There’s no reason to commit any one off task to long term memory. So we either keep it active in our working memory or write it down. Writing it down frees up space in our working memory and gives you a real world space to store your tasks.
But, not all to do lists are the same. Below are several common mistakes people make when planning their schedules. Avoiding these should increase your completion rate and help you stick to your goals.
The most common pitfalls
- Too many to-dos
- Poor time management
- Lack of priority
- Uncertain Outcomes
Too Many To-dos
Your to-do list should serve as an extension of your memory, not a replacement. You list should be limited to items that can be accomplished in the time they’ve been written for. There’s no benefit to include tomorrow’s work today. Schedule an alarm or put it on the calendar if you truly need a reminder. Don’t let extraneous work creep into today’s focus.
In fact the more tasks that go incomplete, the more likely you are to trigger the Ovsianka Effect. The act of tricking yourself into believing that work you set for yourself really wasn’t the useful or worthwhile.
Poor Time Management
The more time you have to finish a task the less likely you are to get it done. A bit of a paradox but easily explained. We’re lenient on ourselves. If we estimate something will only take an hour and have four to finish it in, we’ll try and put it off. We pretend that spending those first few hours relaxing will set us up for serious productivity. In reality, it’s all but impossible to pull ourselves away from whatever we’re engrossed in. We have to fight mind, body, and soul just to get off the couch to get get going. It’s better to work first and relax later.
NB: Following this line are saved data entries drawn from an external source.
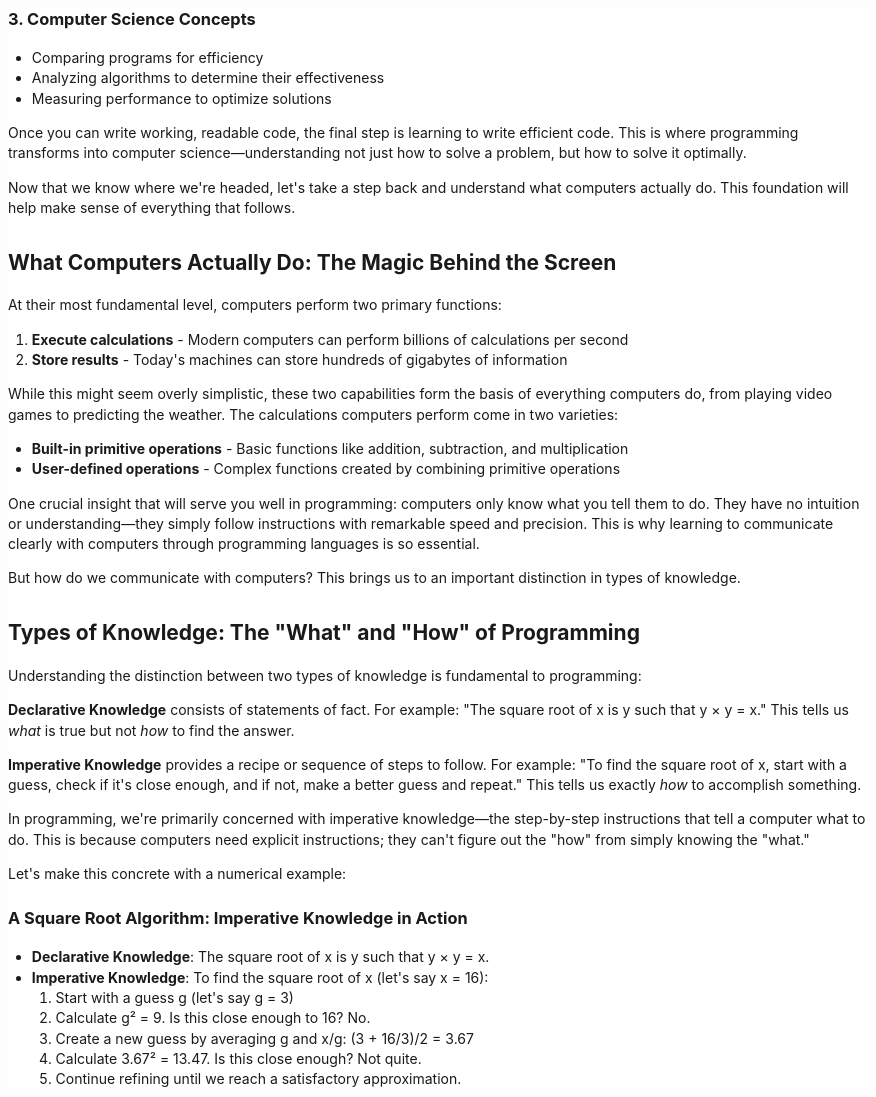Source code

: ### 3. Computer Science Concepts
- Comparing programs for efficiency
- Analyzing algorithms to determine their effectiveness
- Measuring performance to optimize solutions

Once you can write working, readable code, the final step is learning to write efficient code. This is where programming transforms into computer science—understanding not just how to solve a problem, but how to solve it optimally.

Now that we know where we're headed, let's take a step back and understand what computers actually do. This foundation will help make sense of everything that follows.

## What Computers Actually Do: The Magic Behind the Screen

At their most fundamental level, computers perform two primary functions:

1. **Execute calculations** - Modern computers can perform billions of calculations per second
2. **Store results** - Today's machines can store hundreds of gigabytes of information

While this might seem overly simplistic, these two capabilities form the basis of everything computers do, from playing video games to predicting the weather. The calculations computers perform come in two varieties:

- **Built-in primitive operations** - Basic functions like addition, subtraction, and multiplication
- **User-defined operations** - Complex functions created by combining primitive operations

One crucial insight that will serve you well in programming: computers only know what you tell them to do. They have no intuition or understanding—they simply follow instructions with remarkable speed and precision. This is why learning to communicate clearly with computers through programming languages is so essential.

But how do we communicate with computers? This brings us to an important distinction in types of knowledge.

## Types of Knowledge: The "What" and "How" of Programming

Understanding the distinction between two types of knowledge is fundamental to programming:

**Declarative Knowledge** consists of statements of fact. For example: "The square root of x is y such that y × y = x." This tells us *what* is true but not *how* to find the answer.

**Imperative Knowledge** provides a recipe or sequence of steps to follow. For example: "To find the square root of x, start with a guess, check if it's close enough, and if not, make a better guess and repeat." This tells us exactly *how* to accomplish something.

In programming, we're primarily concerned with imperative knowledge—the step-by-step instructions that tell a computer what to do. This is because computers need explicit instructions; they can't figure out the "how" from simply knowing the "what."

Let's make this concrete with a numerical example:

### A Square Root Algorithm: Imperative Knowledge in Action

- **Declarative Knowledge**: The square root of x is y such that y × y = x.
- **Imperative Knowledge**: To find the square root of x (let's say x = 16):
  1. Start with a guess g (let's say g = 3)
  2. Calculate g² = 9. Is this close enough to 16? No.
  3. Create a new guess by averaging g and x/g: (3 + 16/3)/2 = 3.67
  4. Calculate 3.67² = 13.47. Is this close enough? Not quite.
  5. Continue refining until we reach a satisfactory approximation.
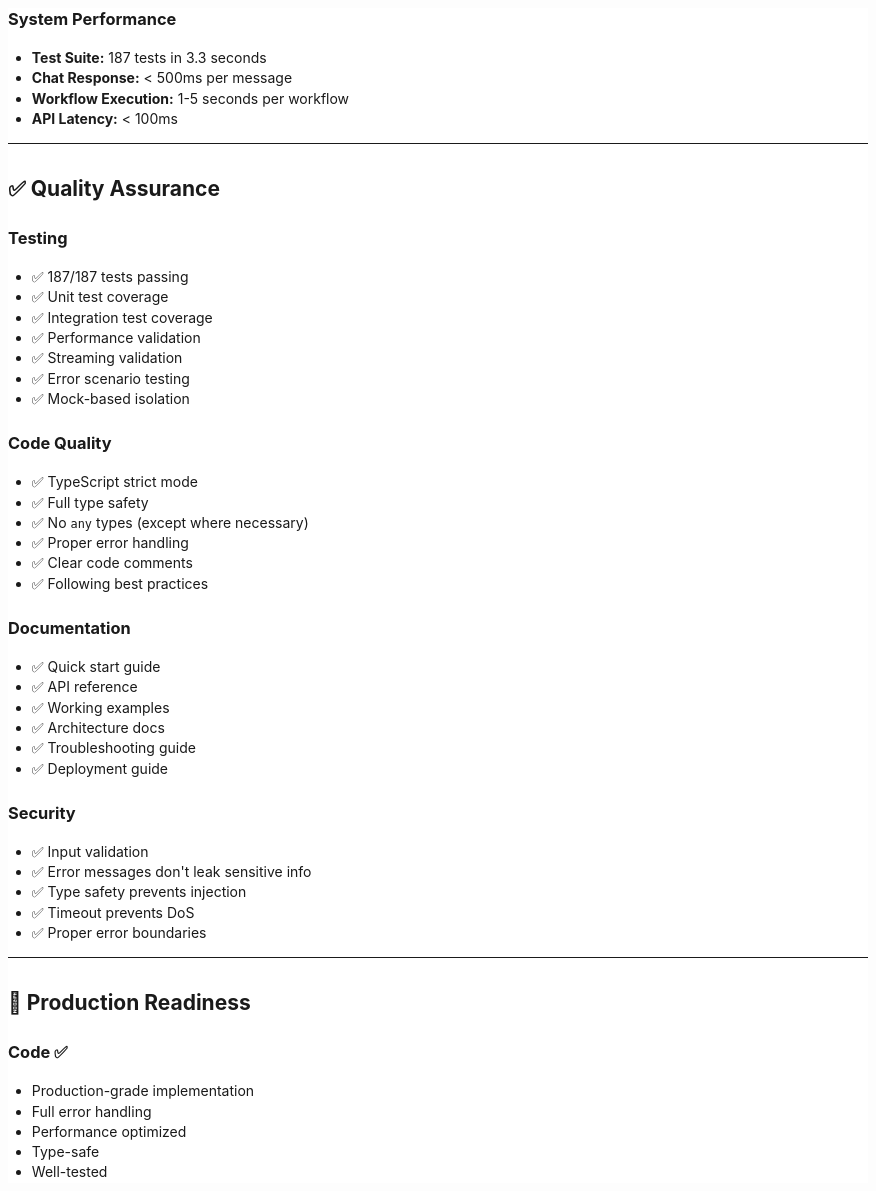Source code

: ### System Performance
- **Test Suite:** 187 tests in 3.3 seconds
- **Chat Response:** < 500ms per message
- **Workflow Execution:** 1-5 seconds per workflow
- **API Latency:** < 100ms

---

## ✅ Quality Assurance

### Testing
- ✅ 187/187 tests passing
- ✅ Unit test coverage
- ✅ Integration test coverage  
- ✅ Performance validation
- ✅ Streaming validation
- ✅ Error scenario testing
- ✅ Mock-based isolation

### Code Quality
- ✅ TypeScript strict mode
- ✅ Full type safety
- ✅ No `any` types (except where necessary)
- ✅ Proper error handling
- ✅ Clear code comments
- ✅ Following best practices

### Documentation
- ✅ Quick start guide
- ✅ API reference
- ✅ Working examples
- ✅ Architecture docs
- ✅ Troubleshooting guide
- ✅ Deployment guide

### Security
- ✅ Input validation
- ✅ Error messages don't leak sensitive info
- ✅ Type safety prevents injection
- ✅ Timeout prevents DoS
- ✅ Proper error boundaries

---

## 🚀 Production Readiness

### Code ✅
- Production-grade implementation
- Full error handling
- Performance optimized
- Type-safe
- Well-tested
As an added bonus once you’ve completed that work you’re completely free to enjoy the day as you like. There’s no transitioning away, no guilt from forgetting to do something. Just you, being completely present.
Lack of Priority
If something needs to get done you shouldn’t bury it at the bottom of your lists. Put it front and center and do it first. If the task itself seems to daunting you need to break it down into manageable chunks.
Humans prefer work that improves over time. As we transition away from our most difficult tasks we feel a sense of relief that what’s ahead of us will be even easier. On top of that we get a rush of accomplishment from squaring away our biggest task straight away.
On the other side, if we try and check off our easy tasks first we may end up tricking our brain into believing we’ve earned a break. While you probably have, you end up exposing yourself to interruptions. Not only will you have to shift back from play to work, but some overwhelming distraction could completely derail your day. Leaving you with the task of finding more time to complete your daunting work.
If you’re trying to include tasks that’ll take multiple days or weeks to accomplish you’ll only be setting yourself up for failure. With unclear goals the work you end up doing becomes difficult to track and could upset your pacing.
Your daily goals or new routines should be concise. Allowing you the opportunity to reflect on whether you’ve done enough or have the ability to fit a bit more in each day.
Instead of “clean the yard” break it down into chunks. Clean up after the god, mow the lawn, water the plants, and weeding. Doing so helps arrange your work day and keep track of time. On top of that knocking off multiple items feels good and looks more accomplishing.
How do I do it?
My best results come from organizing and planning my work early in the morning or, ideally, night before. This adds a natural flow to my day, checking off my priorities as I go means my time is well managed and there’s never a question if I have time for a longer break in my day.
At most I put 7 tasks on my todo list. And I commonly get to five or six, though recently I’ve been completing everything. And yes, I’m bragging. I think it’s important to give yourself a pat on the back. It’s one of the best parts of accomplishments. And, there’s probably a fair amount of science agreeing with me.